I couldn’t tell if marriage had no part in his plans or if it had already become, without my knowing, an unspoken agreement between us. In any case, I held my breath until he finished his day dream. I thought for a moment more and said, I want to ask you for something. You must promise not to think I am crazy.
Son kept his eyes on the path.
I will do everything you say, I said. I will work with you, live with you, cook for you, everything. All I ask is that you give me one year to be on my own. To be alone. Just one year. I will go somewhere, anywhere, I don’t know where yet. But I promise I will come back. I just want to know that you will take care of my daughter, and that you will not think I am crazy. I’ll come back and we can all be a family, and I will never ask you for anything ever again.
Son would not look at me. His face was unchanged.
I was waiting for his questions. Where could I possibly go? What would I do for an entire year, alone in an alien country, no money, no knowledge of anything? It sounded ridiculous even to me. And yet nothing made more sense.

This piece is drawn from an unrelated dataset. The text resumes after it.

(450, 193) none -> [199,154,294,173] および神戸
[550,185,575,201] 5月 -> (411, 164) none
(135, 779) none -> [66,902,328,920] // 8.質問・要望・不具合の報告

All I needed, I thought, was the chance to know what it was like to be unneeded, unwanted, unfettered. Only then could I return to the world as something other than what I had been for the last five years, this misshapen creature full of bitterness and barren of all desire.
I believed at the time that Son would understand all this. His story the previous day had been a confession, if not out of shame then out of a need for me to see him for the man he was and accept it anyway. So now it was my turn. I was ready to tell him about your father and the years after the war, about the day you were born and what I’d suffered every day since, about what happened at sea with that woman and the boy she thought she lost, about my encounter with her on the beach and how I still saw her every night in my dreams, dressed like me and holding you by the hand, guiding you to the edge of a cliff. I was willing to tell him everything, no matter what he might think or say.
But he remained silent for the rest of the walk.
At the promontory, he went directly to his fishing spot down in the cove and ignored everyone. By then you already knew not to bother him during these moods, so you fished in silence next to the boy while I watched you all from above, sitting in my writing spot beneath the trees.
The waters were choppy that day, and I called out for you to be careful. The boy moved closer to you and offered me a reassuring wave. You ignored me.
Some time later, I saw you jump to your feet. You had a catch on your line, which rarely happened, and you were trying desperately to haul it in on your own. The boy was directing and encouraging you, but a moment later your hands were empty and you were peering into the water despondently.
You turned to Son at once and apologized for losing the pole. He took no notice of you, so you wandered over to the far side of the cove to sit by yourself, as though that was your punishment, self-imposed.
A brown gull soon landed on the steep stairway of rocks above you. You got up to get closer to it, and stood there entranced for some time, watching it preen its feathers. The next time I looked back, you were mounting the rocks.
I called out to you and the boy looked up. You had climbed about three meters when the gull flew onto some higher rocks. This didn’t stop you, and again I called out your name. The boy had set down his pole and made his way over to scold you down the rocks. You were out of reach at this point, and still moving steadily up that craggy staircase. Again, the gull flapped its wings and this time alighted on a ledge that was high up enough now to be level with where I was standing on the promontory, watching everything. I had stopped calling you, afraid that my voice might distract you from your climb. You did not seem afraid though. You moved with such purpose and skill.